EXERCISE BRIEF:
A verbatim copy of every record is needed.

═════ GIVEN RECORDS

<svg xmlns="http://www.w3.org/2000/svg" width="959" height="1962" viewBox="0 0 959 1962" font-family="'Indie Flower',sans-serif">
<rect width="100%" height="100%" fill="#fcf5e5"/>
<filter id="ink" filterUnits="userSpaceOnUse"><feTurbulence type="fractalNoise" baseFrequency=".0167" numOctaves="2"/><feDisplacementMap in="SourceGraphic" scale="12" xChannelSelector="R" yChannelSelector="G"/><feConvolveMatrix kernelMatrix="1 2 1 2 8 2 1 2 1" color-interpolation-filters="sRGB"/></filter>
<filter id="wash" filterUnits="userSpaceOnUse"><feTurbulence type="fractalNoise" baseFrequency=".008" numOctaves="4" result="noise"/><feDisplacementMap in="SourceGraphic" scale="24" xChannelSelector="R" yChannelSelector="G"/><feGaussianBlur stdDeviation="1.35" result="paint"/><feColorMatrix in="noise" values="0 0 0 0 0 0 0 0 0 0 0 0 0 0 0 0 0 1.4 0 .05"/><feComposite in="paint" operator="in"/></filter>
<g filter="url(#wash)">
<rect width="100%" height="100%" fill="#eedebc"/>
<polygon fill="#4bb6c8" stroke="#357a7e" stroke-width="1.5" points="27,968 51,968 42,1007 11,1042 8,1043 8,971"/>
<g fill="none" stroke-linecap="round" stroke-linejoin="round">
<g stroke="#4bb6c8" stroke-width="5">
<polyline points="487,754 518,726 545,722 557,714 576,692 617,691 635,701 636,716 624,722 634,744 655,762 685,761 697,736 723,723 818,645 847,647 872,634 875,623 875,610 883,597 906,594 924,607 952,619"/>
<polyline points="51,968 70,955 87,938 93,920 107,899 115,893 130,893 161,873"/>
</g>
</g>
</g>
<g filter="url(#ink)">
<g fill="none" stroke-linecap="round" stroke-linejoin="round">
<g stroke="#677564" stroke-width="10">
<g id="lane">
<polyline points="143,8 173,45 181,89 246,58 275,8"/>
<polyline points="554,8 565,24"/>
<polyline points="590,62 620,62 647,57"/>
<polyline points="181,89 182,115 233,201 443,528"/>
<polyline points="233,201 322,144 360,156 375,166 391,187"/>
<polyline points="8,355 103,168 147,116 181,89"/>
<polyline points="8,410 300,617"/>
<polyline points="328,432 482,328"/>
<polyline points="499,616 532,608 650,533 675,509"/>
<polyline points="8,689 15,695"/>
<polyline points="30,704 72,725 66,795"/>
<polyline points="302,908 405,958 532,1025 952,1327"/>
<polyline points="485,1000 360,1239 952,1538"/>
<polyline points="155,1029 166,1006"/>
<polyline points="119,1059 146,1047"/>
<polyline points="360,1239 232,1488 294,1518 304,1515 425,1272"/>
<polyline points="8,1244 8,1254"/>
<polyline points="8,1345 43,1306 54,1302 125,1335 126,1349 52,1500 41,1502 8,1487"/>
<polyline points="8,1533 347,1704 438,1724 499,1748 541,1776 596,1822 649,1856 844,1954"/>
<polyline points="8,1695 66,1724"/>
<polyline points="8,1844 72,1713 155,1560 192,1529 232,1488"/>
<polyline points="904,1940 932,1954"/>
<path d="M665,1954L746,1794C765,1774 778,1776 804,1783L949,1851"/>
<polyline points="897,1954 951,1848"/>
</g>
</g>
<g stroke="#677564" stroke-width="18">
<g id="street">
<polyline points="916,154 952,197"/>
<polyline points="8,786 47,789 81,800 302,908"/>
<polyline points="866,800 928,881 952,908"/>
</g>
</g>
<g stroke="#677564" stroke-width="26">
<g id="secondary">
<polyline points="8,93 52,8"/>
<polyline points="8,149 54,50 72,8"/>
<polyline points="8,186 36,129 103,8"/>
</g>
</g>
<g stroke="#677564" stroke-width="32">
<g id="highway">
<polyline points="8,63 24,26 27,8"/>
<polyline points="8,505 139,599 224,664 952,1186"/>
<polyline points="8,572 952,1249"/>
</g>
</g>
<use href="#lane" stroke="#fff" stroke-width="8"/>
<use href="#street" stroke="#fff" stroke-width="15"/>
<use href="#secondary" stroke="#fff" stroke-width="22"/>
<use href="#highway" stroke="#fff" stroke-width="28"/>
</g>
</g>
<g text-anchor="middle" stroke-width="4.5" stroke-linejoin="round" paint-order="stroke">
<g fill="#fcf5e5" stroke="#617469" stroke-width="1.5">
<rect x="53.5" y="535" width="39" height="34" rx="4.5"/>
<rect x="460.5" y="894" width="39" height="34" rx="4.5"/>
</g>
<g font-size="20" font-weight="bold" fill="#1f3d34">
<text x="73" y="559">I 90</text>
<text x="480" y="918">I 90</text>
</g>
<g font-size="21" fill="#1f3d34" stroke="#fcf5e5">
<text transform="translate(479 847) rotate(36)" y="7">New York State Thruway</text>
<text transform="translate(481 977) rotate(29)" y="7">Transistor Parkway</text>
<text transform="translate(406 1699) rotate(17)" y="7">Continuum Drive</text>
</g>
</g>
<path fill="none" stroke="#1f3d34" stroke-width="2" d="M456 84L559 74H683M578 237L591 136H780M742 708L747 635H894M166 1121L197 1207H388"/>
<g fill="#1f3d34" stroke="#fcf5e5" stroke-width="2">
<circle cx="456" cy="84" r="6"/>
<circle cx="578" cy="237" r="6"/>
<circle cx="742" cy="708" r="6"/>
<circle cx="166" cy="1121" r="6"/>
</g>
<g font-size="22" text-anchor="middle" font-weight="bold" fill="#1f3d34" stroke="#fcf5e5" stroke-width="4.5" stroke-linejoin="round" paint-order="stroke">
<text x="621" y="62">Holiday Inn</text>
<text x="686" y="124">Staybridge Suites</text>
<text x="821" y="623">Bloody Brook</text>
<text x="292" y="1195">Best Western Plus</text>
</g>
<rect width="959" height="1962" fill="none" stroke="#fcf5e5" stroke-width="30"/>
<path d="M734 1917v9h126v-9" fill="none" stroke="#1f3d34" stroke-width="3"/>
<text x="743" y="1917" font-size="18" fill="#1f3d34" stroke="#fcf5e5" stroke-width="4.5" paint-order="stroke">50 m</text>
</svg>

══════════

WRITTEN RESPONSE:
<svg xmlns="http://www.w3.org/2000/svg" width="959" height="1962" viewBox="0 0 959 1962" font-family="'Indie Flower',sans-serif">
<rect width="100%" height="100%" fill="#fcf5e5"/>
<filter id="ink" filterUnits="userSpaceOnUse"><feTurbulence type="fractalNoise" baseFrequency=".0167" numOctaves="2"/><feDisplacementMap in="SourceGraphic" scale="12" xChannelSelector="R" yChannelSelector="G"/><feConvolveMatrix kernelMatrix="1 2 1 2 8 2 1 2 1" color-interpolation-filters="sRGB"/></filter>
<filter id="wash" filterUnits="userSpaceOnUse"><feTurbulence type="fractalNoise" baseFrequency=".008" numOctaves="4" result="noise"/><feDisplacementMap in="SourceGraphic" scale="24" xChannelSelector="R" yChannelSelector="G"/><feGaussianBlur stdDeviation="1.35" result="paint"/><feColorMatrix in="noise" values="0 0 0 0 0 0 0 0 0 0 0 0 0 0 0 0 0 1.4 0 .05"/><feComposite in="paint" operator="in"/></filter>
<g filter="url(#wash)">
<rect width="100%" height="100%" fill="#eedebc"/>
<polygon fill="#4bb6c8" stroke="#357a7e" stroke-width="1.5" points="27,968 51,968 42,1007 11,1042 8,1043 8,971"/>
<g fill="none" stroke-linecap="round" stroke-linejoin="round">
<g stroke="#4bb6c8" stroke-width="5">
<polyline points="487,754 518,726 545,722 557,714 576,692 617,691 635,701 636,716 624,722 634,744 655,762 685,761 697,736 723,723 818,645 847,647 872,634 875,623 875,610 883,597 906,594 924,607 952,619"/>
<polyline points="51,968 70,955 87,938 93,920 107,899 115,893 130,893 161,873"/>
</g>
</g>
</g>
<g filter="url(#ink)">
<g fill="none" stroke-linecap="round" stroke-linejoin="round">
<g stroke="#677564" stroke-width="10">
<g id="lane">
<polyline points="143,8 173,45 181,89 246,58 275,8"/>
<polyline points="554,8 565,24"/>
<polyline points="590,62 620,62 647,57"/>
<polyline points="181,89 182,115 233,201 443,528"/>
<polyline points="233,201 322,144 360,156 375,166 391,187"/>
<polyline points="8,355 103,168 147,116 181,89"/>
<polyline points="8,410 300,617"/>
<polyline points="328,432 482,328"/>
<polyline points="499,616 532,608 650,533 675,509"/>
<polyline points="8,689 15,695"/>
<polyline points="30,704 72,725 66,795"/>
<polyline points="302,908 405,958 532,1025 952,1327"/>
<polyline points="485,1000 360,1239 952,1538"/>
<polyline points="155,1029 166,1006"/>
<polyline points="119,1059 146,1047"/>
<polyline points="360,1239 232,1488 294,1518 304,1515 425,1272"/>
<polyline points="8,1244 8,1254"/>
<polyline points="8,1345 43,1306 54,1302 125,1335 126,1349 52,1500 41,1502 8,1487"/>
<polyline points="8,1533 347,1704 438,1724 499,1748 541,1776 596,1822 649,1856 844,1954"/>
<polyline points="8,1695 66,1724"/>
<polyline points="8,1844 72,1713 155,1560 192,1529 232,1488"/>
<polyline points="904,1940 932,1954"/>
<path d="M665,1954L746,1794C765,1774 778,1776 804,1783L949,1851"/>
<polyline points="897,1954 951,1848"/>
</g>
</g>
<g stroke="#677564" stroke-width="18">
<g id="street">
<polyline points="916,154 952,197"/>
<polyline points="8,786 47,789 81,800 302,908"/>
<polyline points="866,800 928,881 952,908"/>
</g>
</g>
<g stroke="#677564" stroke-width="26">
<g id="secondary">
<polyline points="8,93 52,8"/>
<polyline points="8,149 54,50 72,8"/>
<polyline points="8,186 36,129 103,8"/>
</g>
</g>
<g stroke="#677564" stroke-width="32">
<g id="highway">
<polyline points="8,63 24,26 27,8"/>
<polyline points="8,505 139,599 224,664 952,1186"/>
<polyline points="8,572 952,1249"/>
</g>
</g>
<use href="#lane" stroke="#fff" stroke-width="8"/>
<use href="#street" stroke="#fff" stroke-width="15"/>
<use href="#secondary" stroke="#fff" stroke-width="22"/>
<use href="#highway" stroke="#fff" stroke-width="28"/>
</g>
</g>
<g text-anchor="middle" stroke-width="4.5" stroke-linejoin="round" paint-order="stroke">
<g fill="#fcf5e5" stroke="#617469" stroke-width="1.5">
<rect x="53.5" y="535" width="39" height="34" rx="4.5"/>
<rect x="460.5" y="894" width="39" height="34" rx="4.5"/>
</g>
<g font-size="20" font-weight="bold" fill="#1f3d34">
<text x="73" y="559">I 90</text>
<text x="480" y="918">I 90</text>
</g>
<g font-size="21" fill="#1f3d34" stroke="#fcf5e5">
<text transform="translate(479 847) rotate(36)" y="7">New York State Thruway</text>
<text transform="translate(481 977) rotate(29)" y="7">Transistor Parkway</text>
<text transform="translate(406 1699) rotate(17)" y="7">Continuum Drive</text>
</g>
</g>
<path fill="none" stroke="#1f3d34" stroke-width="2" d="M456 84L559 74H683M578 237L591 136H780M742 708L747 635H894M166 1121L197 1207H388"/>
<g fill="#1f3d34" stroke="#fcf5e5" stroke-width="2">
<circle cx="456" cy="84" r="6"/>
<circle cx="578" cy="237" r="6"/>
<circle cx="742" cy="708" r="6"/>
<circle cx="166" cy="1121" r="6"/>
</g>
<g font-size="22" text-anchor="middle" font-weight="bold" fill="#1f3d34" stroke="#fcf5e5" stroke-width="4.5" stroke-linejoin="round" paint-order="stroke">
<text x="621" y="62">Holiday Inn</text>
<text x="686" y="124">Staybridge Suites</text>
<text x="821" y="623">Bloody Brook</text>
<text x="292" y="1195">Best Western Plus</text>
</g>
<rect width="959" height="1962" fill="none" stroke="#fcf5e5" stroke-width="30"/>
<path d="M734 1917v9h126v-9" fill="none" stroke="#1f3d34" stroke-width="3"/>
<text x="743" y="1917" font-size="18" fill="#1f3d34" stroke="#fcf5e5" stroke-width="4.5" paint-order="stroke">50 m</text>
</svg>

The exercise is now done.